A whole new world for Red Wings

BY foxsports • July 11, 2012

Since Ryan Suter and Zach Parise agreed to terms with the Minnesota Wild on Independence Day, the Detroit Red Wings have been reassessing what appears to be their limited options.

While the Wings take a long, hard look in the mirror before they begin to implement Plan B, C, D or even E, there's a theory being bandied about as to why the mighty Wings have not fared well in the free-agent market.

For years, Detroit has spent money like a drunken sailor on shore leave. Fans expect them to go out and acquire top talent by paying top dollar. 

Even non-hockey fans have heard of the Red Wings, simply because they're labeled the New York Yankees of the NHL.

Anytime a player's agent could say that Detroit was in the mix for his client's services, the asking price jumped and became too rich for many teams. Whether the Wings were interested or not, they set the rate that other teams had to accept or, in most cases, decline.

Now that the league has spent the past several years firmly entrenched in a hard salary cap, the playing field has been leveled. Everybody has the same amount in the bank, and it depends on how a team chooses to divide its salary pool.

It's believed that Parise never had any intention of signing with Detroit. He wanted the Wings to make an offer so he could use it as leverage when he sat down with the teams he really was considering -- New Jersey and Minnesota.

Remember, the entire world knew that the Wings were far under the cap, had holes to fill on their roster and were more than willing to overpay for a player they really desired.

Whether you believe Detroit is a destination spot or not for today's players, the Wings still have the reputation as a solid organization that will always try to put their players in the best position to win. A contract offer from the Wings remains a substantial negotiating chip.

When the Wings made Parise an offer on July 1, they didn't hear back from him until July 4, when he informed them that they were out of the running.

It's believed that Suter was really considering Detroit and wasn't just using the Wings to get the contract he was really seeking elsewhere.

Shane Doan, like Parise, could be using the Wings. Reports persist that Phoenix has the coin to keep him locked up in the desert and he doesn't want to leave Arizona.

You can't blame any player for manipulating the Wings. It's a business and the Red Wings have far more urgent issues to address than being upset that they were used, then tossed aside.

If there's a problem that even the astute Red Wings have no answer for, it's Father Time.

When Suter didn't sign, it threw the Wings a huge curve because they thought they had a great shot at him and really needed Suter to anchor their defense. Because the Wings thought they were on Suter's short list, they had to wait until he made a decision before they could address other major issues.

If Suter had signed here, the Wings' major offseason problem would have been tackled. Once Suter decided on Minnesota, the talent pool had pretty much dried up.

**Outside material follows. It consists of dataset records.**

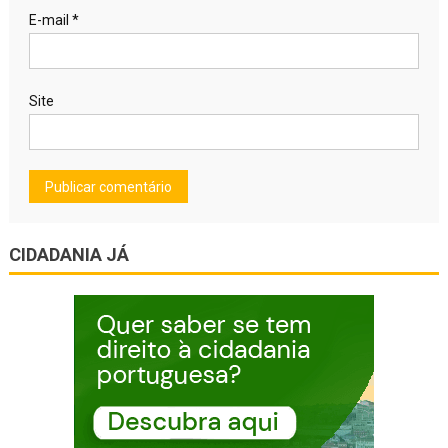
E-mail
*
Site
CIDADANIA JÁ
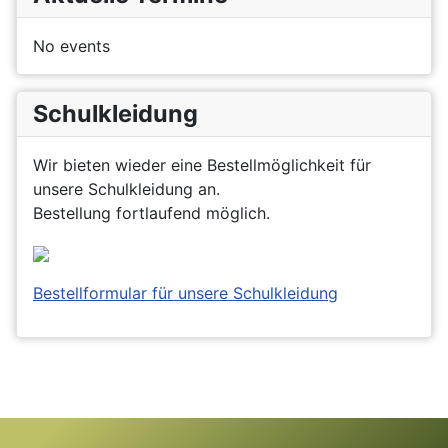
No events
Schulkleidung
Wir bieten wieder eine Bestellmöglichkeit für
unsere Schulkleidung an.
Bestellung fortlaufend möglich.
Bestellformular für unsere Schulkleidung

That's why the Wings have been relatively quiet. They have to figure out if they're willing pull the trigger on a trade, hold their nose and sign a free agent they're not thrilled about, or become younger, hoping they catch a break on one or two of their prospects. 

There's still plenty of time for the Red Wings to improve their roster. They will sign at least one veteran defenseman before the season begins, but that might be it. They could sit tight until the trade deadline and nab a star or two in a salary dump.

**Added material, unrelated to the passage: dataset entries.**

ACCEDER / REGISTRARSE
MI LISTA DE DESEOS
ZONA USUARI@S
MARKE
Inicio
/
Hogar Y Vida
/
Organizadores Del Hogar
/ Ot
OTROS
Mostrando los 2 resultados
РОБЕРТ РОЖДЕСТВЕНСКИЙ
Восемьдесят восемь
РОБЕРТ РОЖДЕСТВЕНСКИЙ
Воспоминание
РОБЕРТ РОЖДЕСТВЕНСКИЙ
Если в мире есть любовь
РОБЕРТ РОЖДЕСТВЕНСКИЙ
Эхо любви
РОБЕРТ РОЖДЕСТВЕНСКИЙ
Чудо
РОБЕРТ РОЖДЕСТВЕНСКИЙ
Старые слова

Anyway you look at it, the Red Wings are embarking into uncharted territory. They have money, but they will not spend it just to spend it.

They might hold onto their cash and go after next year's unrestricted free agents class, which could include, Shea Weber, Corey Perry and Ryan Getzlaf.

As the Rolling Stones sang "You can't always get what you want," but until last week, that had never been a problem for the Wings.

Now, it could become their rallying cry.